Le chocolat : entre remède et douceur

Sous le Consulat et l’Empire, la boisson chocolatée était consommée principalement dans les milieux urbains et dans les classes aisées. Les fabricants tenaient boutique surtout dans les artères commerçantes de la rive droite, entre les rues Saint-Honoré et Saint-Denis. Le cacao ne sortit des beaux salons qu’à partir des années 1820-1840, bénéficiant de progrès technologiques et de la création de grandes fabriques.
Par Chantal Prévot/ Responsable de la bibliothèque de la Fondation Napoléon.

En 1806, un chroniqueur s’amusa à décrire l’exploration menée par deux jeunes gens du beau monde dans le faubourg ouvrier Saint-Marcel, aux limites sud du Paris d’alors.

• • •

TRAVAIL À FAIRE —
1 – D'après le texte sur le chocolat, dans quel quartier de Paris les fabricants tenaient-ils surtout boutique ?
2 – Recopiez à l'identique le passage du texte sur le chocolat qui s'ouvre sur les mots « En 1806, un » et se ferme sur « du Paris d’alors. ».
3 – Prolongez le texte sur le chocolat sous le Consulat et l'Empire à partir de sa dernière phrase.

EXTRAITS DE DONNÉES —
• • •

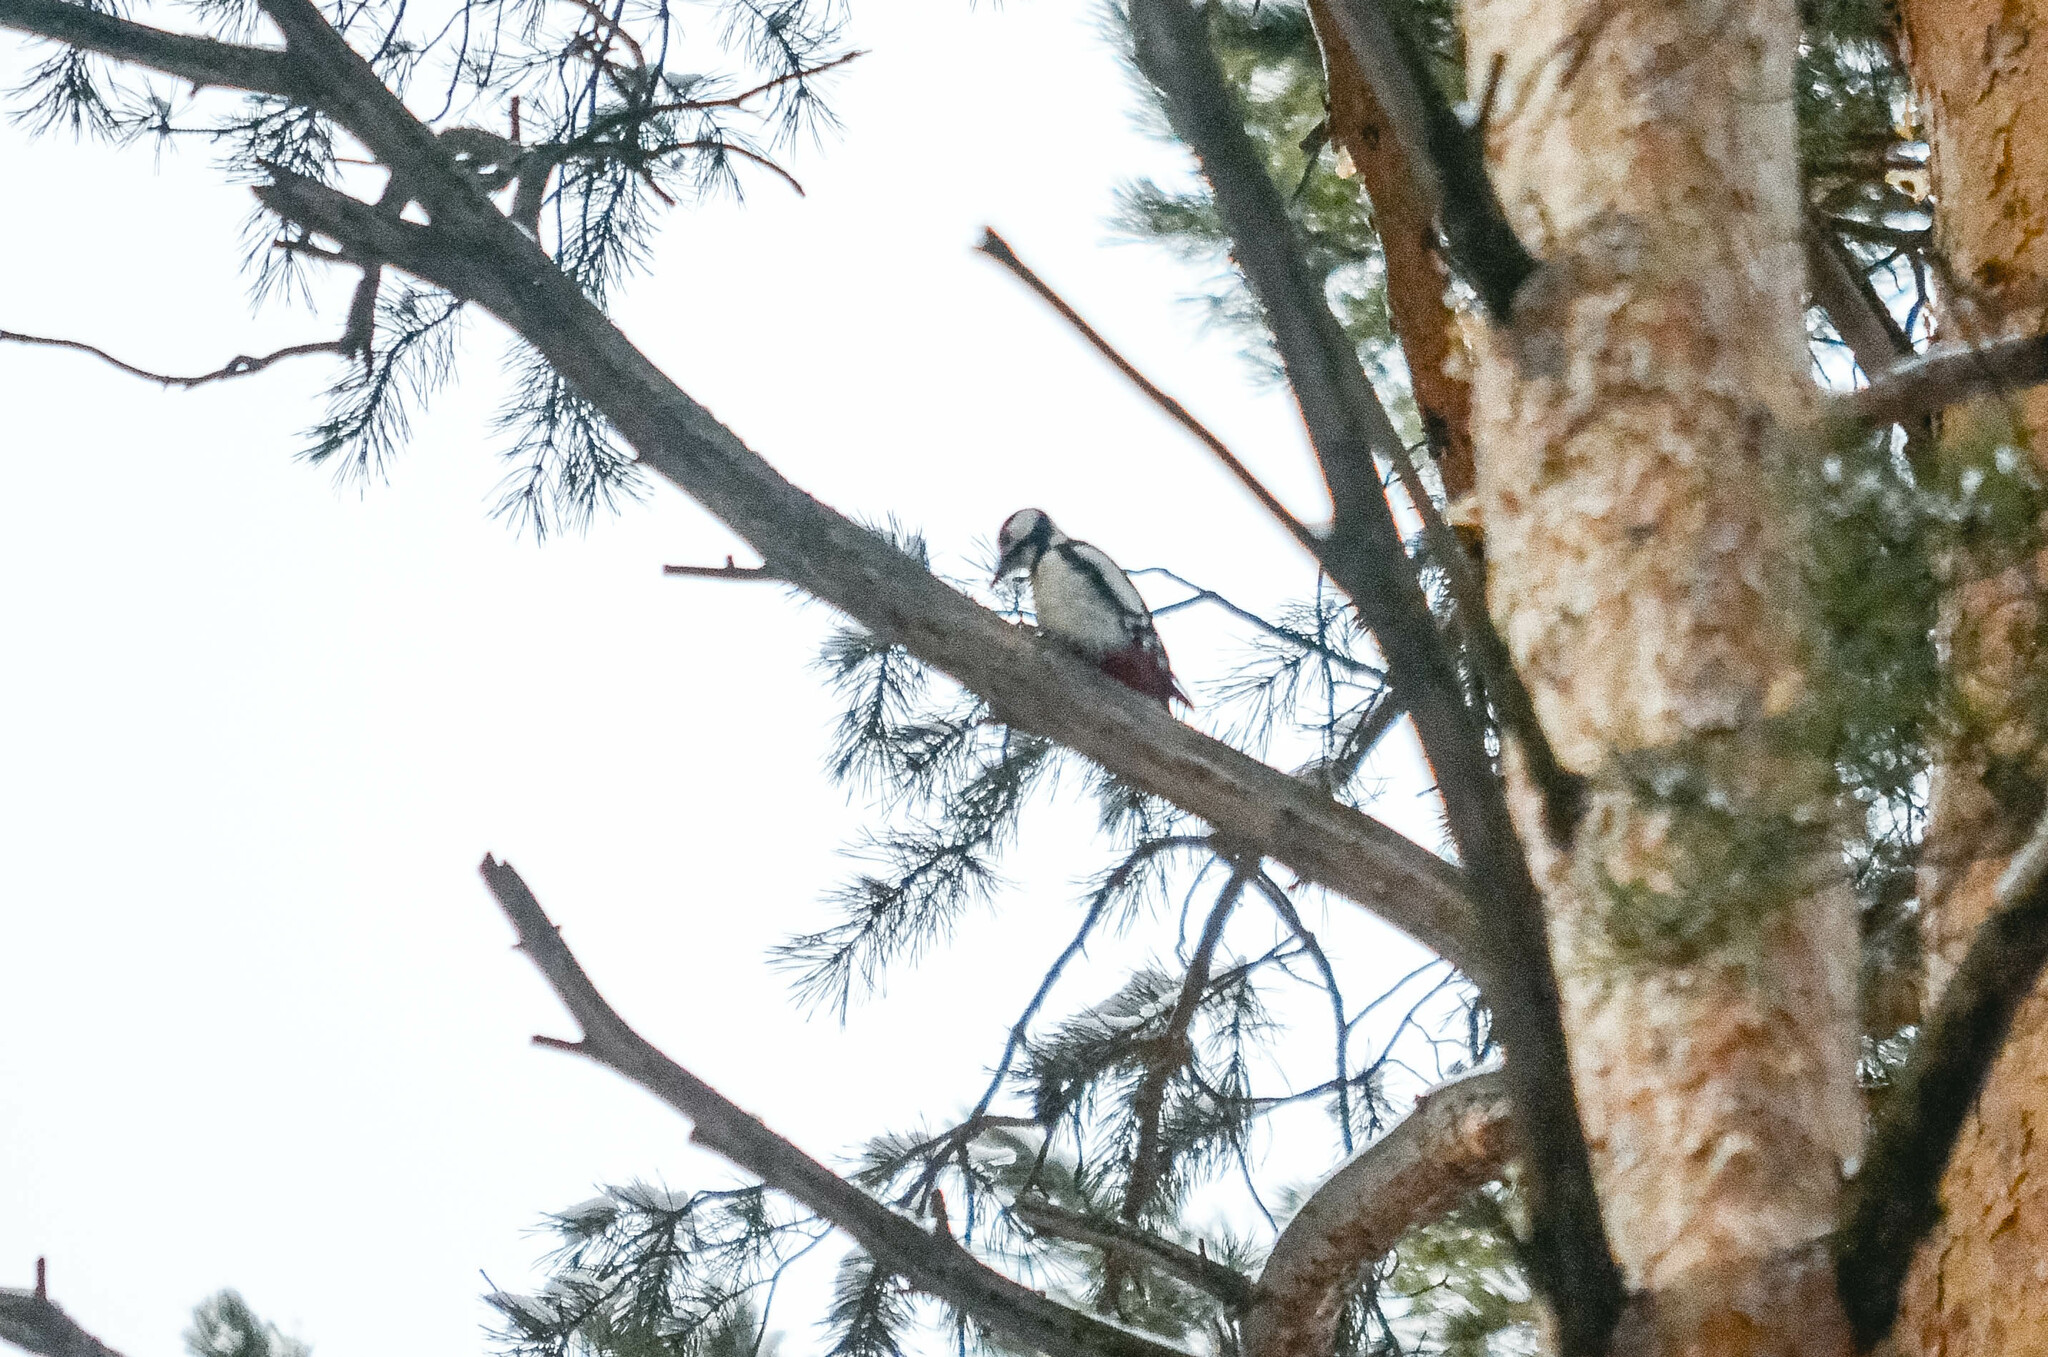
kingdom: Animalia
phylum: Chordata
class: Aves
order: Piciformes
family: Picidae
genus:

• • •

LISTE DES RÉPONSES —
1 – Dans les artères commerçantes de la rive droite, entre les rues Saint-Honoré et Saint-Denis.

2 –
En 1806, un chroniqueur s’amusa à décrire l’exploration menée par deux jeunes gens du beau monde dans le faubourg ouvrier Saint-Marcel, aux limites sud du Paris d’alors.

3 –
Les « aventuriers » poussèrent l’audace jusqu’à prendre place dans un théâtre populaire, ce qui permit à l’auteur de souligner le contraste entre l’ambiance du parterre et la pièce représentée : « L’orchestre de deux violons désaccordés, d’une clarinette glapissante et d’un fifre criard écorchent une ouverture, les spectateurs se remuent lourdement, se placent, et la toile levée laisse voir un perruquier gascon prenant une tasse de chocolat avec la gouvernante de Julie. Grâce à la rapidité du débit des acteurs, le premier acte fut bientôt terminé. Pour délasser les spectateurs fatigués d’une attention pénible, le pot de bière, le flacon de vin circulent à la ronde, les noix et les pommes croqués tout à tout, formaient un concert digne d’une assemblée de rats » (Egron, Voyage aux faubourgs Saint-Marcel, 1806).

On ne pouvait décrire plus symboliquement l’écart social entre les deux classes : en prenant d’un côté une tasse de chocolat, synonyme de l’opulence, prise dans une maison de la haute société où la domesticité comprenait une gouvernante, et de l’autre des bouteilles de vin ou de bière partagées sans façon par un groupe de manouvriers des faubourgs. L’imaginaire collectif liait le chocolat à la rareté, au luxe et à la préciosité, tandis que le café, les boissons alcoolisées représentaient le quotidien et l’effort. Le chocolat restait futile, le café et le vin s’avéraient nécessaires.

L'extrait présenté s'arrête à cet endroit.